No way would you have time to go to lunch!!!

Op said she worked term time only role, not that she worked in a school.
I had several team members who worked term time only in the CS, and DS has TTO colleagues in his firm. Our HR had spreadsheets to calculate pay with several different permutations of hours worked.

BellaAndDave · 19/09/2023 23:49

You chose your wedding day how you wanted it and MIL has chosen hers. She wasn’t invited to your wedding why should you be invited to hers? It was really nasty not inviting her to yours tbh because your mum was looking after your children.

PyongyangKipperbang · 19/09/2023 23:52

This does feel like a "see how she likes it......" move.

Spiteful when she doesnt appreciate that your wedding was literally about signing the paperwork and not upsetting your kids.

At least your DH is now seeing her true colours.

AnneLovesGilbert · 20/09/2023 00:04

Wedding aside, you don’t have to visit her so don’t. If he won’t see her without you by his side he won’t see her either. But that’s his decision. And he’s partly responsible for the situation given he’s never been bothered to stick up for you.

pizzaHeart · 20/09/2023 00:19

PyongyangKipperbang · 19/09/2023 23:52

This does feel like a "see how she likes it......" move.

Spiteful when she doesnt appreciate that your wedding was literally about signing the paperwork and not upsetting your kids.

At least your DH is now seeing her true colours.

This^
I would be cross too OP, not about myself but about kids. She showed zero inclination to include them in her special day. She could have done at least a bit of effort.

PyongyangKipperbang · 20/09/2023 01:12

BellaAndDave · 19/09/2023 23:49

You chose your wedding day how you wanted it and MIL has chosen hers. She wasn’t invited to your wedding why should you be invited to hers? It was really nasty not inviting her to yours tbh because your mum was looking after your children.

Why was it nasty to not invite MIL when the OP couldnt have her own mother there as she was looking after her kids who wouldnt have coped with a tiny wedding? The OP was thinking about other people on her wedding day, her kids and her mother. MIL thinks about that day only in terms of herself, which says everything we need to know about her.
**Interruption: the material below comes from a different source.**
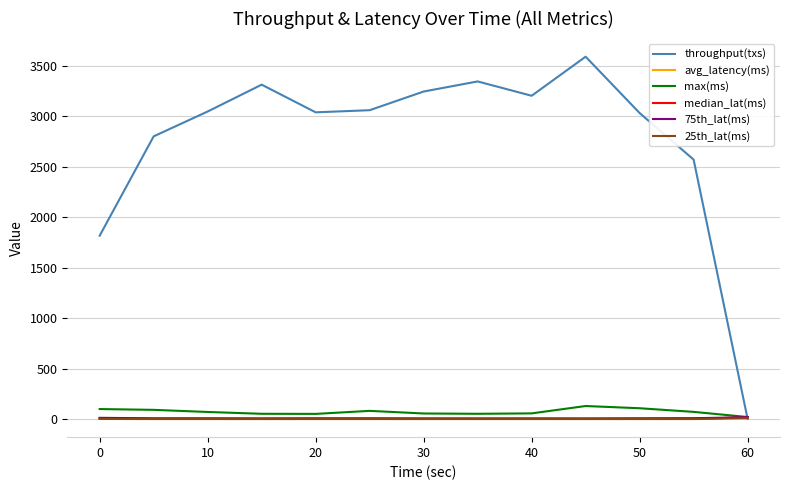

Which series has the widest spread of values?

throughput(txs)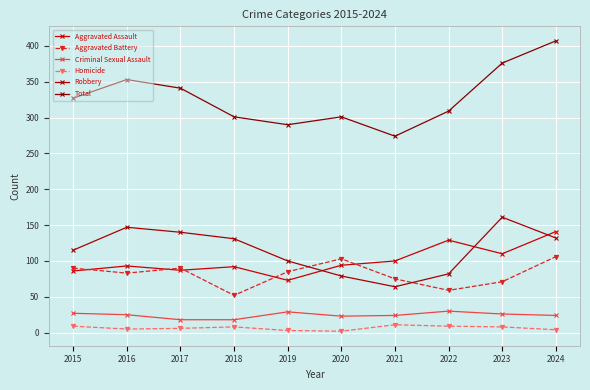

What is the value of the Criminal Sexual Assault point at the 10th from the left?

24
She doesnt even care about her grandchildren ffs.

Also, why do parents think that they have a right to see their children married?!

As long as my children have the wedding day they want, if they want one at all, I do not assume I have a right to be there. Would I want to be there? Yes, if I could be. But would I hold a many years long grudge if they chose to elope or have a tiny "2 witnesses" ceremony? Of course not. In fact out of all of my children, the one I can imagine getting married the most is DD1. Her partner is autistic and doesnt deal with big events well. She hates being centre of attention and both are far too sensible to spend vast amounts of money on a party, so now I think about it, I would imagine that they would have a very very small wedding and I wouldnt assume at all that I would be there.

A mother who has the wedding she knows is best for her children is a far better mother than one who spitefully leaves her childs wife and kids out of her own big day just to get one back.